Mulaney Is Back! Performs at City Winery with Roy Wood Jr and Surprise Guest Chris Rock

Guest contributor Brian Martin is writer and avid comedy fan.

Having secured tickets for tonight’s show, announced only a week earlier, we made our way to Manhattan’s Meat Packing District and the City Winery’s brand-new location for an evening with John Mulaney. Having proof of full vaccination was a requirement for entry and we came prepared. After securing our phones in a locked pocket to be opened at the end of the performance, we were seated at a socially distanced table in a space that easily accommodated the perhaps two hundred people attending. Masks were required to be worn whenever we were interacting with our servers or moving about the space.

Roy Wood Jr started the evening with an energetic, upbeat set where it was wonderfully apparent that he was happy to be on stage in front of an indoors, New York City crowd. After a quick 10 minutes he brought out our next opener, lingering on a showman’s pause before announcing “ladies and gentlemen, Chris Rock.”

The crowd hushed themselves into silence waiting for the punchline to this cruel joke. There wasn’t one. Chris Rock, dawning a jean jacket and Detroit Lions cap, sauntered on stage and immediately sized up the kind of audience that John Mulaney brings in. We ate it up; enthralled to have him try out new material and eager to help him find his way through a loose, joyfully meandering, one-of-kind set. He then introduced Mulaney and the audience erupted.

Strolling out in a simple jeans and white sweater – not his more characteristic suit and tie – Mulaney first lamented others unfairly “reviewing” his previous two shows. These shows were, after all, intended to be starting points for new jokes; not the tight, finished, “memorized” (his word) material that would ultimately result. He took issue with the internet calling his set “raw” and “vulnerable,” and then announced that, whether or not that may have been true earlier in the week, “I don’t feel like that tonight.”

The “raw and vulnerable” were obvious references to Mulaney’s retelling of particular events that had found their way into the tabloids. Anybody keeping up with him was likely expecting him to touch on a few of those things. He did not disappoint. Nearly the entire show was devoted to this most recent chapter of his life. A December interview he didn’t recall giving became our introduction to the dark path we were embarking upon. A dinner party invitation he’d accepted became a deliciously voyeuristic glimpse into an evening shared – but certainly not enjoyed — with friends and family. And an extended stay away from home became a sincere and hilarious coda for both this part of his timeline and the evening’s performance.

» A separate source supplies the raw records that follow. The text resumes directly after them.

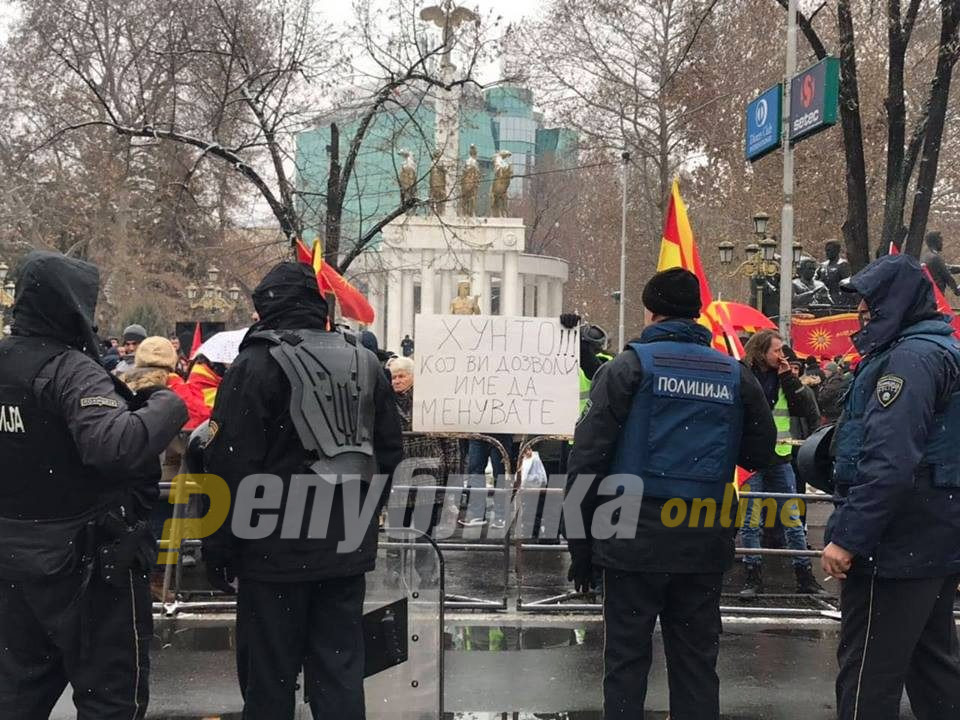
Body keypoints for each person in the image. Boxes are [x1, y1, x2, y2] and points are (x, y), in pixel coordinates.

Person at [563, 268, 777, 719]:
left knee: (626, 664)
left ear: (650, 311)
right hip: (703, 537)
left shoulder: (627, 368)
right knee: (696, 665)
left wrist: (580, 545)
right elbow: (760, 451)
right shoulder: (734, 374)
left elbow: (587, 459)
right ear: (696, 312)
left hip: (630, 538)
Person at [202, 261, 403, 720]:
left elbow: (230, 465)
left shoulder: (255, 365)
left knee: (269, 679)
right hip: (342, 548)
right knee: (340, 674)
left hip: (271, 552)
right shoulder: (366, 362)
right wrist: (360, 518)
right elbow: (389, 453)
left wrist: (218, 546)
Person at [0, 251, 187, 719]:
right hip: (87, 568)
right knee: (111, 701)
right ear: (73, 304)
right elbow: (114, 446)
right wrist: (165, 405)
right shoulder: (70, 369)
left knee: (16, 696)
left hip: (14, 564)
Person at [821, 253, 960, 719]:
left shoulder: (908, 360)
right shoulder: (939, 350)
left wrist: (849, 537)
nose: (861, 312)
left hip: (895, 543)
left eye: (869, 302)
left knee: (867, 678)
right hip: (933, 534)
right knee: (933, 669)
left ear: (894, 302)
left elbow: (890, 461)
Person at [739, 330, 823, 596]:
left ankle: (804, 576)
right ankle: (752, 576)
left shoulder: (784, 377)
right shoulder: (744, 375)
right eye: (776, 350)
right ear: (761, 351)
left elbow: (807, 409)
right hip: (751, 460)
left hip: (780, 458)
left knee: (792, 520)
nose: (781, 355)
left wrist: (789, 378)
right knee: (751, 523)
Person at [385, 356, 460, 585]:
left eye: (402, 376)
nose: (397, 381)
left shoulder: (430, 401)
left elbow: (450, 442)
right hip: (398, 475)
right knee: (396, 527)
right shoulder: (384, 401)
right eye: (393, 377)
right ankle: (393, 573)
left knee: (424, 528)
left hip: (428, 474)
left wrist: (452, 478)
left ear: (413, 377)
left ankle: (427, 574)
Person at [920, 230, 960, 296]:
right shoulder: (935, 258)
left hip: (928, 296)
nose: (942, 243)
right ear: (936, 241)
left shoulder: (925, 256)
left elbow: (946, 268)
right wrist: (956, 290)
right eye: (941, 240)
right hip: (936, 297)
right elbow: (948, 277)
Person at [817, 239, 853, 306]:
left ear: (837, 251)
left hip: (837, 299)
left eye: (829, 250)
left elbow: (846, 283)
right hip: (823, 299)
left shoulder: (842, 264)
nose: (827, 252)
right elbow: (814, 280)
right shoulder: (822, 265)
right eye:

Throughout the show he thrillingly flipped back and forth between reenacting and narrating – revealing his thoughts at the time, and his more measured opinions of those thoughts now — while the audience enthusiastically supported him during the entire ride. Evident throughout the night was Mulaney’s deep comfort on stage, made all the clearer when he told us exactly that. It was a marked contrast to the deeply uncomfortable situations he shared with us via his artful storytelling. A few times, I found myself squirming in my seat with cringe and self-recognition. It was a journey of poor decision-making and self-reflection, told with that confident and hilarious John Mulaney swagger. We were overjoyed to be hearing this story directly from the source, in no small part because we knew this tale had a happy ending. We were looking at it.